Ehh just a thought lol

And I appreciate the thought, but I also kinda cringe when I see a slug get hit with salt. Supposedly it’s a pretty painful experience for the slug. Not to say the irontrifosfate is painless or anything, but they just eat it and then go back into the soil where they die, without posing threats for hedgehogs who like to eat snails (we have frequent hedgehog visitors here so not all slug poisons are good)

2 Likes

Ever try Garlic bulbs?
Pulverized in your blender.
I give my indoors a dose, letting a bag of garlic bulb pulp, hang in my watering tote.
I add a shot glass of spent cooking oil, more for bugs, and unseen critters, as I water my plants with it.
Once a cycle anyway.
IDK, just wondering.

1 Like

Next year Ill trellis the grape and expand the chicken fence. I saw @GlassJoeGrows grape protector bags right after this and now I’ve got a plan.

🪲🪲🐔

3 Likes

THIS works just fine! No snails, grasshoppers etc. left :+1:t3:

3 Likes

I have a lot of bantams running around, I’ve had to help one that was choking on a slug once :roll_eyes:

Just spread around the slug pellets, and I noticed the slugs apparently have the same tastes as me, the strains I love most are the ones that got eaten the most :angry:

3 Likes

Mine are a bit bigger. They catch mice :smile:

1 Like

my Ayam Ketawa would catch mice too if my cats didn’t scare them away. The cats are scared of the laughing chickens too.
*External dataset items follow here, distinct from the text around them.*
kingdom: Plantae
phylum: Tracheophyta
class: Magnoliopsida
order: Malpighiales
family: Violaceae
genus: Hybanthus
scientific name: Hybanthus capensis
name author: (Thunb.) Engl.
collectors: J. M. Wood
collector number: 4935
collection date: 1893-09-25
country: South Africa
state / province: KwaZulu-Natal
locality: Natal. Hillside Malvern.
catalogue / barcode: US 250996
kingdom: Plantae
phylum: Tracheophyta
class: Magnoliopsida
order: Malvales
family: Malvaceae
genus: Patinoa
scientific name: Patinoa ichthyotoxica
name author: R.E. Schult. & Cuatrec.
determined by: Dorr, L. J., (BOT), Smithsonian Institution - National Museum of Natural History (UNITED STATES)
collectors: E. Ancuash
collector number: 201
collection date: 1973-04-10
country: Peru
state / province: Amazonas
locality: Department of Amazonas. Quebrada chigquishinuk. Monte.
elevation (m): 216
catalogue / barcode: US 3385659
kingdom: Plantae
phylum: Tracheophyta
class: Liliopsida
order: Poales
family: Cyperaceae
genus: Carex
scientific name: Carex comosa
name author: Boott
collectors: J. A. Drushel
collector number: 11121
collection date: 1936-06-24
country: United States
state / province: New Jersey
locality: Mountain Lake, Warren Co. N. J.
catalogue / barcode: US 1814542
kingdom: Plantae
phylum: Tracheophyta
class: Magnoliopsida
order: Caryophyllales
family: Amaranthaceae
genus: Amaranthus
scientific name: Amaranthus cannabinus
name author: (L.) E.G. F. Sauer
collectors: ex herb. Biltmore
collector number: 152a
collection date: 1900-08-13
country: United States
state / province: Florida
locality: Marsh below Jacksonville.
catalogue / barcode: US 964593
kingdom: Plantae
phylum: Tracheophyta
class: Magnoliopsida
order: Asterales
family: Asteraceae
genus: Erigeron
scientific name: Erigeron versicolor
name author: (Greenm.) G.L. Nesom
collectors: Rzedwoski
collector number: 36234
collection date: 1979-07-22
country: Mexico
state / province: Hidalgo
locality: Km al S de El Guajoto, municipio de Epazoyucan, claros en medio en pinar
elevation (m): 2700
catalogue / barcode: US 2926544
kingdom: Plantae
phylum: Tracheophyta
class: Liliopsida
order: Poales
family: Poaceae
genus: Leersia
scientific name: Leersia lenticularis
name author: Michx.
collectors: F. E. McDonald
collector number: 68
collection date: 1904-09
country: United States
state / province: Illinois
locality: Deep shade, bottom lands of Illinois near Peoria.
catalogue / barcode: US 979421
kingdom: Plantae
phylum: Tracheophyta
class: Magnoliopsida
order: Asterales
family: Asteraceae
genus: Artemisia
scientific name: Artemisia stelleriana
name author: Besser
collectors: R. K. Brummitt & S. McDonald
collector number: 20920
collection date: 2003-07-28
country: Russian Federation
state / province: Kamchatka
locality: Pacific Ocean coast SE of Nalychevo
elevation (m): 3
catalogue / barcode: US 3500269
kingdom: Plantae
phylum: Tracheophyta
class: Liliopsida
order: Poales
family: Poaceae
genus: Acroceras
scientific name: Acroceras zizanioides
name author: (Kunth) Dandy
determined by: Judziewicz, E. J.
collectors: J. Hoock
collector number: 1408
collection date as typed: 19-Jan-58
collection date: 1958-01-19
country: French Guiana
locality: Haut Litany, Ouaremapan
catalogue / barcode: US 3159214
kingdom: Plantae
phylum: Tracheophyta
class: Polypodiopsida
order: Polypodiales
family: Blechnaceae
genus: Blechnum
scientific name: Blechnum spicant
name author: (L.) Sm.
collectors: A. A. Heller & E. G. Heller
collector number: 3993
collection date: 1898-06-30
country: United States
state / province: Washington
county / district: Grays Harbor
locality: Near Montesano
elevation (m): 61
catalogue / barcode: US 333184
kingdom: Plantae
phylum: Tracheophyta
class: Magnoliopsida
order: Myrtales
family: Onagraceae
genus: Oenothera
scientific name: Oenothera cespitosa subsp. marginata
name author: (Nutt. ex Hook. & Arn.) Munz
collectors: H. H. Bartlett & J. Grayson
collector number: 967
the nuclear solution to bugs:

For slugs I put beer in a saucer and I have some organic slug bait by ortho.
Seems to work pretty good

Oh man, I have been in an epic battle with slugs this year. We’ve been stuck in a never-ending rain pattern and everything is so damned wet the slug situation is insane. Most years I can put down some of the iron phosphate in the area around my planters once or twice in a grow season and basically be set… not this year.

I’ve been killing them with a trowel, going out on patrol several times a day.

YMMV but I read something online that said the beer traps actually attract more slugs. Local hippies swear by it but this year I’m sticking with my trowel.